What you will do: Your job is to write out each record exactly, leaving none out.

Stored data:

[Start of section]

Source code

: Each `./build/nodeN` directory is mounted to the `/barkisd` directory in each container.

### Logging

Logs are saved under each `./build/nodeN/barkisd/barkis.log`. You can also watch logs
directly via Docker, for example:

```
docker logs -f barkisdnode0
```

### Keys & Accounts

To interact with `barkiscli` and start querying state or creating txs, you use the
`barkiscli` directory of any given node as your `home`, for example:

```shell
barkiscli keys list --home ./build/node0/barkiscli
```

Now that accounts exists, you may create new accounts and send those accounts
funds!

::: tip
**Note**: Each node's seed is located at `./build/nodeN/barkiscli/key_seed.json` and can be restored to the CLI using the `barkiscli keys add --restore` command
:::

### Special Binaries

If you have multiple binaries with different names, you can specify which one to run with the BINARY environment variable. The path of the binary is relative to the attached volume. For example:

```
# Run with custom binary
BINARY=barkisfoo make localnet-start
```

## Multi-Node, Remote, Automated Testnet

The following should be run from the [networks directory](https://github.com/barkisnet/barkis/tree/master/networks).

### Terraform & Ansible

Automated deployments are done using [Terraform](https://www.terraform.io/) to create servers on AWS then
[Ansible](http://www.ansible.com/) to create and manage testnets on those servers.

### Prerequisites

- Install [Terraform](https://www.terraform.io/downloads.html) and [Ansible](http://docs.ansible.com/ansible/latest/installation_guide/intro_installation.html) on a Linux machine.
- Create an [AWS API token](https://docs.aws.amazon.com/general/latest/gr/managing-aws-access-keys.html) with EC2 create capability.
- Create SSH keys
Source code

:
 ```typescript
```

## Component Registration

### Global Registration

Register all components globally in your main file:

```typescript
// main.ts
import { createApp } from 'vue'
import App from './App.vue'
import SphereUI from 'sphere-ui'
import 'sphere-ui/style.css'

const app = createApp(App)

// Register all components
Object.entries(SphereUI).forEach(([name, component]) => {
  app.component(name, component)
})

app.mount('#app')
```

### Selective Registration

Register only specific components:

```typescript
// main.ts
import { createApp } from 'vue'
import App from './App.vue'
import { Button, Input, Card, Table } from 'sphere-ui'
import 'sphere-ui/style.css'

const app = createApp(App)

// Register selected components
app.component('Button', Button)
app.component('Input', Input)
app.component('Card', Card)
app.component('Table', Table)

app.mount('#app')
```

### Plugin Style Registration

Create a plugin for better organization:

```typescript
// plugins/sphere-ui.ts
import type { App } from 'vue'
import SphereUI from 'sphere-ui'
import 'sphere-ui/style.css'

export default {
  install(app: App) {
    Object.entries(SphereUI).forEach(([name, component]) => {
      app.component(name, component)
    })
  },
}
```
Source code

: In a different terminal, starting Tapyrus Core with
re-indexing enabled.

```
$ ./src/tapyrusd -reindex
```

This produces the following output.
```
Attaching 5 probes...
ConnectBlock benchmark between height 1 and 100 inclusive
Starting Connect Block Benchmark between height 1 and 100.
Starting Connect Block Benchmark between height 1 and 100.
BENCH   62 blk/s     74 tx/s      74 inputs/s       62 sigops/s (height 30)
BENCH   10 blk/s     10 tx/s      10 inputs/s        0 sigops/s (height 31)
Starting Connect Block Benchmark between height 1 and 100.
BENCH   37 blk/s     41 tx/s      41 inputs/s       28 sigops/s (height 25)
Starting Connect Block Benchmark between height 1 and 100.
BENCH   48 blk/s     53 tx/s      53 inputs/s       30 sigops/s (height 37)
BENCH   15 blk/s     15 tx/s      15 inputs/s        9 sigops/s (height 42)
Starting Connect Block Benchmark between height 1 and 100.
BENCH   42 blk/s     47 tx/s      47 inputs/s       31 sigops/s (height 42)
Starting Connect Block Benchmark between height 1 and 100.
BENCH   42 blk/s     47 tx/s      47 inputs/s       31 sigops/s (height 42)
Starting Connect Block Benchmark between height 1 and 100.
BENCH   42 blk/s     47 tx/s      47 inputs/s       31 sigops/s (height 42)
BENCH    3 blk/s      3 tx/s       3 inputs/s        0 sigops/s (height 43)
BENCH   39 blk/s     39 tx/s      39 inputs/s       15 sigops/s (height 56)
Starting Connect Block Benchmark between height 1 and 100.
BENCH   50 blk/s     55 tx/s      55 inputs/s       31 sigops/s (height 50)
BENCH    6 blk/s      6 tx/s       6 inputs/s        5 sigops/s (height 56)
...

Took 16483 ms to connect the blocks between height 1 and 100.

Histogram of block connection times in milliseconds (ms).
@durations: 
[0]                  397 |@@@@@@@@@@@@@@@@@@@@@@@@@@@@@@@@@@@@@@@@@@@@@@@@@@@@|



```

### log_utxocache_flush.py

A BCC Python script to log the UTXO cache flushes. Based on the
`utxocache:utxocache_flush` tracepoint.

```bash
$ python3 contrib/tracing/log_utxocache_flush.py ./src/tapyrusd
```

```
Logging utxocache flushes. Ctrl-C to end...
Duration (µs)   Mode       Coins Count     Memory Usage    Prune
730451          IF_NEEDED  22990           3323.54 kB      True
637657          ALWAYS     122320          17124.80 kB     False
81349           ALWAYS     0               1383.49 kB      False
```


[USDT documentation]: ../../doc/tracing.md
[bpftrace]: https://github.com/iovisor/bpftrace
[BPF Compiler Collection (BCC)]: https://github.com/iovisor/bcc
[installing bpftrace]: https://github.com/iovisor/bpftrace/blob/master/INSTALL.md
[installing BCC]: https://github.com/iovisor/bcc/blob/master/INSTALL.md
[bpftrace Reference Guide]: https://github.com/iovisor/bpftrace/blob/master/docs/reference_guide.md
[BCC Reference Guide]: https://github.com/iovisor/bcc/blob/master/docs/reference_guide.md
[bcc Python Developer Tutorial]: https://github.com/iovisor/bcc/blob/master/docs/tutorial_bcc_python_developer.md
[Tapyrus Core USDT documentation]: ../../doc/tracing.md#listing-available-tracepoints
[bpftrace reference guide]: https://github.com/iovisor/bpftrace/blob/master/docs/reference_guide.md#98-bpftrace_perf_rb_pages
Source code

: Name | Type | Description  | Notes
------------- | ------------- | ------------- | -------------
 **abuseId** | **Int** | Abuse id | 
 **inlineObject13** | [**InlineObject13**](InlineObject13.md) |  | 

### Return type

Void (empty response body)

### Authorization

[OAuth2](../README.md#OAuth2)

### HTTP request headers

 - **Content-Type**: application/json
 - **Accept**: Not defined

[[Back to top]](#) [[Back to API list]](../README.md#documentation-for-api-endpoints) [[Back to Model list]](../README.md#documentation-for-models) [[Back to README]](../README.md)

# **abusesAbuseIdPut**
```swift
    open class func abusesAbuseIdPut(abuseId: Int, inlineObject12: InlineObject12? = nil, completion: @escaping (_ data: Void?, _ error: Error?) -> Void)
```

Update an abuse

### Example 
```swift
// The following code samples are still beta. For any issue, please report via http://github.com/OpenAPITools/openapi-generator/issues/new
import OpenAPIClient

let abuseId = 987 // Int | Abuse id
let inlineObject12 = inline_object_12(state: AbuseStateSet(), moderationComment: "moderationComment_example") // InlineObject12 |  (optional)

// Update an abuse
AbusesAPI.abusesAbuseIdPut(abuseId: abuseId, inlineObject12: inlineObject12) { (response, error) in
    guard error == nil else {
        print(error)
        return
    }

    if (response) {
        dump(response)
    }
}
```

[End of section]

Exercise answer:
Source code

: Each `./build/nodeN` directory is mounted to the `/barkisd` directory in each container.

### Logging

Logs are saved under each `./build/nodeN/barkisd/barkis.log`. You can also watch logs
directly via Docker, for example:

```
docker logs -f barkisdnode0
```

### Keys & Accounts

To interact with `barkiscli` and start querying state or creating txs, you use the
`barkiscli` directory of any given node as your `home`, for example:

```shell
barkiscli keys list --home ./build/node0/barkiscli
```

Now that accounts exists, you may create new accounts and send those accounts
funds!

::: tip
**Note**: Each node's seed is located at `./build/nodeN/barkiscli/key_seed.json` and can be restored to the CLI using the `barkiscli keys add --restore` command
:::

### Special Binaries

If you have multiple binaries with different names, you can specify which one to run with the BINARY environment variable. The path of the binary is relative to the attached volume. For example:

```
# Run with custom binary
BINARY=barkisfoo make localnet-start
```

## Multi-Node, Remote, Automated Testnet

The following should be run from the [networks directory](https://github.com/barkisnet/barkis/tree/master/networks).

### Terraform & Ansible

Automated deployments are done using [Terraform](https://www.terraform.io/) to create servers on AWS then
[Ansible](http://www.ansible.com/) to create and manage testnets on those servers.

### Prerequisites

- Install [Terraform](https://www.terraform.io/downloads.html) and [Ansible](http://docs.ansible.com/ansible/latest/installation_guide/intro_installation.html) on a Linux machine.
- Create an [AWS API token](https://docs.aws.amazon.com/general/latest/gr/managing-aws-access-keys.html) with EC2 create capability.
- Create SSH keys
Source code

:
 ```typescript
```

## Component Registration

### Global Registration

Register all components globally in your main file:

```typescript
// main.ts
import { createApp } from 'vue'
import App from './App.vue'
import SphereUI from 'sphere-ui'
import 'sphere-ui/style.css'

const app = createApp(App)

// Register all components
Object.entries(SphereUI).forEach(([name, component]) => {
  app.component(name, component)
})

app.mount('#app')
```

### Selective Registration

Register only specific components:

```typescript
// main.ts
import { createApp } from 'vue'
import App from './App.vue'
import { Button, Input, Card, Table } from 'sphere-ui'
import 'sphere-ui/style.css'

const app = createApp(App)

// Register selected components
app.component('Button', Button)
app.component('Input', Input)
app.component('Card', Card)
app.component('Table', Table)

app.mount('#app')
```

### Plugin Style Registration

Create a plugin for better organization:

```typescript
// plugins/sphere-ui.ts
import type { App } from 'vue'
import SphereUI from 'sphere-ui'
import 'sphere-ui/style.css'

export default {
  install(app: App) {
    Object.entries(SphereUI).forEach(([name, component]) => {
      app.component(name, component)
    })
  },
}
```
Source code

: In a different terminal, starting Tapyrus Core with
re-indexing enabled.

```
$ ./src/tapyrusd -reindex
```

This produces the following output.
```
Attaching 5 probes...
ConnectBlock benchmark between height 1 and 100 inclusive
Starting Connect Block Benchmark between height 1 and 100.
Starting Connect Block Benchmark between height 1 and 100.
BENCH   62 blk/s     74 tx/s      74 inputs/s       62 sigops/s (height 30)
BENCH   10 blk/s     10 tx/s      10 inputs/s        0 sigops/s (height 31)
Starting Connect Block Benchmark between height 1 and 100.
BENCH   37 blk/s     41 tx/s      41 inputs/s       28 sigops/s (height 25)
Starting Connect Block Benchmark between height 1 and 100.
BENCH   48 blk/s     53 tx/s      53 inputs/s       30 sigops/s (height 37)
BENCH   15 blk/s     15 tx/s      15 inputs/s        9 sigops/s (height 42)
Starting Connect Block Benchmark between height 1 and 100.
BENCH   42 blk/s     47 tx/s      47 inputs/s       31 sigops/s (height 42)
Starting Connect Block Benchmark between height 1 and 100.
BENCH   42 blk/s     47 tx/s      47 inputs/s       31 sigops/s (height 42)
Starting Connect Block Benchmark between height 1 and 100.
BENCH   42 blk/s     47 tx/s      47 inputs/s       31 sigops/s (height 42)
BENCH    3 blk/s      3 tx/s       3 inputs/s        0 sigops/s (height 43)
BENCH   39 blk/s     39 tx/s      39 inputs/s       15 sigops/s (height 56)
Starting Connect Block Benchmark between height 1 and 100.
BENCH   50 blk/s     55 tx/s      55 inputs/s       31 sigops/s (height 50)
BENCH    6 blk/s      6 tx/s       6 inputs/s        5 sigops/s (height 56)
...

Took 16483 ms to connect the blocks between height 1 and 100.

Histogram of block connection times in milliseconds (ms).
@durations: 
[0]                  397 |@@@@@@@@@@@@@@@@@@@@@@@@@@@@@@@@@@@@@@@@@@@@@@@@@@@@|



```

### log_utxocache_flush.py

A BCC Python script to log the UTXO cache flushes. Based on the
`utxocache:utxocache_flush` tracepoint.

```bash
$ python3 contrib/tracing/log_utxocache_flush.py ./src/tapyrusd
```

```
Logging utxocache flushes. Ctrl-C to end...
Duration (µs)   Mode       Coins Count     Memory Usage    Prune
730451          IF_NEEDED  22990           3323.54 kB      True
637657          ALWAYS     122320          17124.80 kB     False
81349           ALWAYS     0               1383.49 kB      False
```


[USDT documentation]: ../../doc/tracing.md
[bpftrace]: https://github.com/iovisor/bpftrace
[BPF Compiler Collection (BCC)]: https://github.com/iovisor/bcc
[installing bpftrace]: https://github.com/iovisor/bpftrace/blob/master/INSTALL.md
[installing BCC]: https://github.com/iovisor/bcc/blob/master/INSTALL.md
[bpftrace Reference Guide]: https://github.com/iovisor/bpftrace/blob/master/docs/reference_guide.md
[BCC Reference Guide]: https://github.com/iovisor/bcc/blob/master/docs/reference_guide.md
[bcc Python Developer Tutorial]: https://github.com/iovisor/bcc/blob/master/docs/tutorial_bcc_python_developer.md
[Tapyrus Core USDT documentation]: ../../doc/tracing.md#listing-available-tracepoints
[bpftrace reference guide]: https://github.com/iovisor/bpftrace/blob/master/docs/reference_guide.md#98-bpftrace_perf_rb_pages
Source code

: Name | Type | Description  | Notes
------------- | ------------- | ------------- | -------------
 **abuseId** | **Int** | Abuse id | 
 **inlineObject13** | [**InlineObject13**](InlineObject13.md) |  | 

### Return type

Void (empty response body)

### Authorization

[OAuth2](../README.md#OAuth2)

### HTTP request headers

 - **Content-Type**: application/json
 - **Accept**: Not defined

[[Back to top]](#) [[Back to API list]](../README.md#documentation-for-api-endpoints) [[Back to Model list]](../README.md#documentation-for-models) [[Back to README]](../README.md)

# **abusesAbuseIdPut**
```swift
    open class func abusesAbuseIdPut(abuseId: Int, inlineObject12: InlineObject12? = nil, completion: @escaping (_ data: Void?, _ error: Error?) -> Void)
```

Update an abuse

### Example 
```swift
// The following code samples are still beta. For any issue, please report via http://github.com/OpenAPITools/openapi-generator/issues/new
import OpenAPIClient

let abuseId = 987 // Int | Abuse id
let inlineObject12 = inline_object_12(state: AbuseStateSet(), moderationComment: "moderationComment_example") // InlineObject12 |  (optional)

// Update an abuse
AbusesAPI.abusesAbuseIdPut(abuseId: abuseId, inlineObject12: inlineObject12) { (response, error) in
    guard error == nil else {
        print(error)
        return
    }

    if (response) {
        dump(response)
    }
}
```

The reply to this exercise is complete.